The New York Knicks are 0-2 since Thursday’s trade deadline came and went. They’ve suffered a loss to the lowly Orlando Magic in a double overtime game, and then they blew a double-digit lead to the Atlanta Hawks, who were on an eight-game losing streak prior to last night.
With the Knicks falling further out of the playoff picture (they’ve never really been in it), the question begs to be asked: should the Knicks have made a trade before the deadline?
Granted, there weren’t any really great offers, but it’s not as if this current club has much going for it, anyway. This doesn’t mean the Knicks should have just dumped off assets or made a trade for the sake of making one. Though the lack of action was disappointing, but Steve Mills and James Dolan were careful not to get pulled into giving up a pick or Tim Hardaway Jr. However, this roster looks like it needs a shake-up.
So it’s hard to say the Knicks should have made a deal while applauding them for not getting suckered into a bad one. But currently, this team is 21-35. There are 26 games remaining. If the Knicks went .500 the rest of the way, which would be an improvement (they’re 2-8 in their last ten), they’d still only have a 34-48 record — hardly desirable. Heck, even if the Knicks won 75% of their games from here on out — 20 wins, rounded — they’d finish with a 41-41 record. Is a .500 season really the end goal? It would put them in about the 5th or 6th seed in the East, and if they were lucky, they’d win one round of the playoffs, but how much is that worth?
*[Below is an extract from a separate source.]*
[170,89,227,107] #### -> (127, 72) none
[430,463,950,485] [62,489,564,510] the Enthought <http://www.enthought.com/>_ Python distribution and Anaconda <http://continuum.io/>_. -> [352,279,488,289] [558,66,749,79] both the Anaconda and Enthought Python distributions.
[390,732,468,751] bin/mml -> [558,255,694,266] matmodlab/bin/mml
The worst part of this recent skid is the tell-tale signs that things aren’t improving. Carmelo Anthony has been going off offensively, and it hasn’t had an effect. Raymond Felton has stepped up his play considerably the last two games — nothing. Tyson Chandler is looking a little more spry, but it hardly matters. Since Andrea Bargnani’s injury and the return to small ball, a movement many felt could turn around the season, the Knicks have had the fourth best offensive rating in the league, but the sixth worst defensive rating. Their offensive potency doesn’t even matter; the team is 6-8 since Bargnani’s injury.
The Knicks should have been trying their best to acquire assets — young, cheap players or draft picks. It’s easier said than done, but it’s the better outcome to this season. The Knicks wouldn’t necessarily have to tank, but if they miss the playoffs, at least they could have still had some youth and a pick. And if they did miss the playoffs, that pick could’ve been in the lottery (so long as it’s not too highly protected). For now, the Knicks have a hole to crawl out of to make the playoffs, despite how little it may really mean.